Partula mooreana, common name the Moorean viviparous tree snail, is a species of air-breathing tropical land snail, a terrestrial pulmonate gastropod mollusk in the family Partulidae. This species was endemic to French Polynesia. It is now extinct in the wild.

== Original description ==
Partula mooreana was originally described by William Dell Hartman (1817–1899) in 1880. Hartman's original text (the type description) reads as follows:

Partula Mooreana, Hartman.

Shell sinistral, ovate, elongate, thin, translucent, pale yellowish
horn-color, apex darker; whorls 5, flatly convex, body whorl, with
or without from one to three narrow, pale, brown revolving bands;
surface smooth, with fine, oblique striations, which are decussated
by crowded waved spiral striae; a narrow white line beneath the
suture; aperture hearly half the length of the shell, lip white,
moderately reflected, pillar tooth oval, prominent, situated nearest
the superior angle, umbilicus open, moderately compressed.

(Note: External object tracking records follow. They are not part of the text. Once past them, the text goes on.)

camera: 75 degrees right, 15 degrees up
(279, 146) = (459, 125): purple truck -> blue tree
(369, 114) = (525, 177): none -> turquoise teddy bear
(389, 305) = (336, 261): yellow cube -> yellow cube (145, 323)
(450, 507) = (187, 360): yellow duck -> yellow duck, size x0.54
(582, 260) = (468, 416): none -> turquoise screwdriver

Length 18 mill., diameter 9 mill.

Hab. — Vaianai Valley, Island of Moorea (Andrew Garrett, Esq.).

In one hundred and forty-six species and varieties of Partula
represented in my collection, this shell possesses constant and
well-marked specific characters. Mr. Garrett informs me that
fifteen hundred specimens were all sinistral and dentate. The
surface of the shell resembles P. spadicea and varieties from
Moorea in possessing the thickly crowded waved spiral striae.

This species is arboreal, and is not uncommon on bushes, in
Vaianai Valley, the metropolis of P. vexillum Pse. = P. stenostoma Ph.